Unfortunately for him, Chiarelli though Hall was a solution, as well – to a different problem, on the blue line.

“He felt that he was part of the solution,” said Chiarelli, “But this is the price that you have to pay. It’s unfortunate, for a player of Taylor’s caliber, but this is the price you have to pay.”

What is Chiarelli buying? Larsson was drafted fourth overall in 2011 by the Devils. His first few seasons were rather brutal – AHL stints, scratches, public admonishments from coach Peter DeBoer – but the last two seasons showed him rounding in a complete defenseman. He defends well. He logs minutes, to the tune of 22:31 last season. He moves the puck quite well and is right-handed, even if he doesn’t exactly have the best wheels. At 23 years old, the 6-3 Swede has a world of potential.

Which is to say that the Oilers traded an established star for potentially a great defenseman.

“It’s a significant trade,” said Chiarelli.

But will it be seen as a fair trade?

“I don’t know. I can understand when you look at the accomplishments of Taylor vs. Adam in this league, I can understand that [it might not],” said Chiarelli.

Which is, of course, an understatement: This is the kind of trade the artificial intelligence on video games and fantasy hockey leagues would deny teams from making.

But Chiarelli believes in Larsson’s abilities to become a player that, eventually, tips this trade in favor of the Oilers – not in being a better player than Hall, per se, but by helping to build a blue line that isn’t close to playoff caliber right now.

“He’s not a sexy defenseman. He doesn’t deserve to be in the spotlight because he hasn’t done it yet,” said Chiarelli.

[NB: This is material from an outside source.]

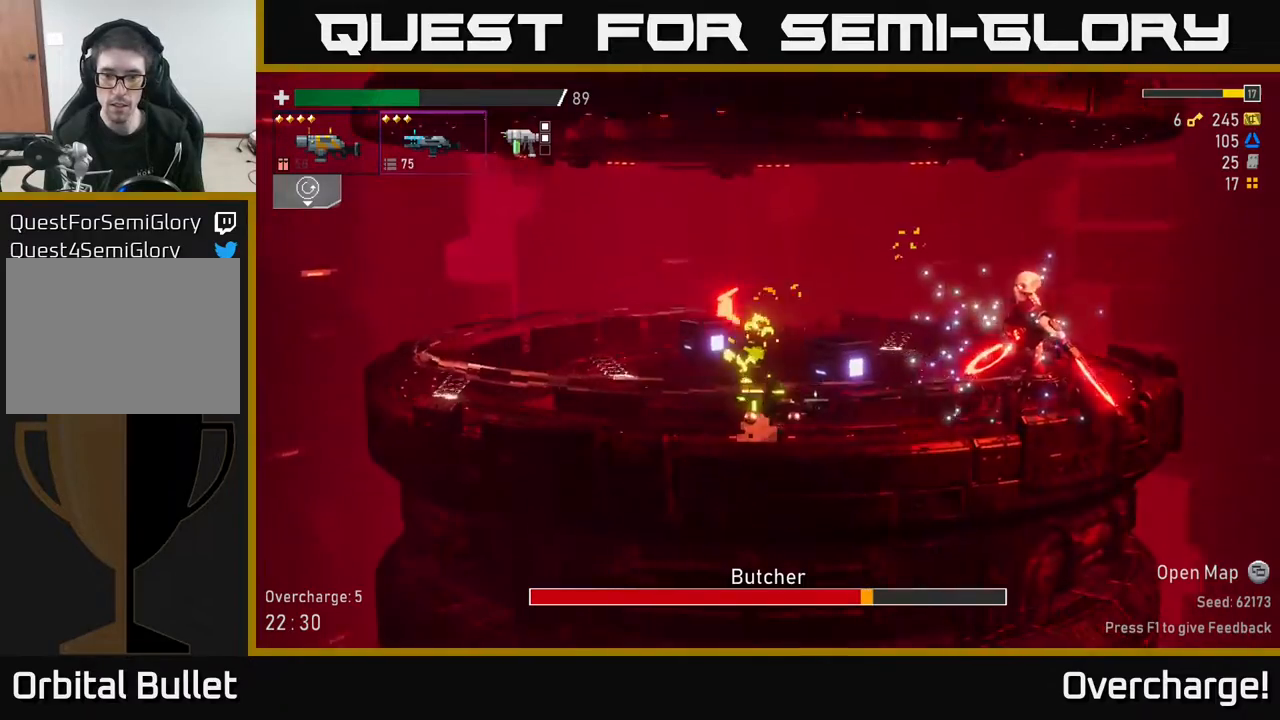
{"buttons": [], "left_stick": "center", "events": [[100, "L2", "down"], [100, "R2", "up"], [167, "left_stick", "center"], [183, "L2", "up"], [233, "R2", "down"], [383, "R2", "up"]]}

Hall has, which is obviously why the Devils felt they needed to deal their best young defenseman for him. It’s a team that desperately needs goals. It’s a franchise that desperately needed a star. Hall reunites with Adam Henrique, his junior teammate, and the Devils hope that’s a winning combination.

But winning isn’t something Hall has experienced in the NHL, and that’s an underlying facet of this: He wasn’t Chiarelli’s draft pick. He’s suffered through six seasons without a playoff appearance. The Oilers have talked for years about needing the break up the nucleus of a losing team and change its DNA. Connor McDavid was part of that. Trading Taylor Hall – and basically turning his cap space into Milan Lucic, as appears to be the plan – is part of it too.

“That may be a byproduct. It wasn’t the primary objective,” said Chiarelli.

Also a byproduct: Larsson is signed through 2021. It’s easy to say that Hall should have been flipped for Cam Fowler or Kevin Shattenkirk, until you realize the former could have bolted in two years and the latter after next season. The fact is that Edmonton isn’t, at this point, a place where players desire to stay.

Well, save for Taylor Hall.

“Yeah, it’s disappointing. You develop a relationship with the city, the team and the fans. Disappointed I’m not going to see that through,” he said.

But disappointment can be channeled into a different energy.

New Jersey, after all, is a state with a perpetual chip on its shoulder. And as Taylor Hall goes to the land of Taylor Ham (sorry, Pork Roll acolytes), so does he.

“I’m a proud person. I take this as an indictment on me as a hockey player. I think it’s safe to say I’m a very motivated player now.”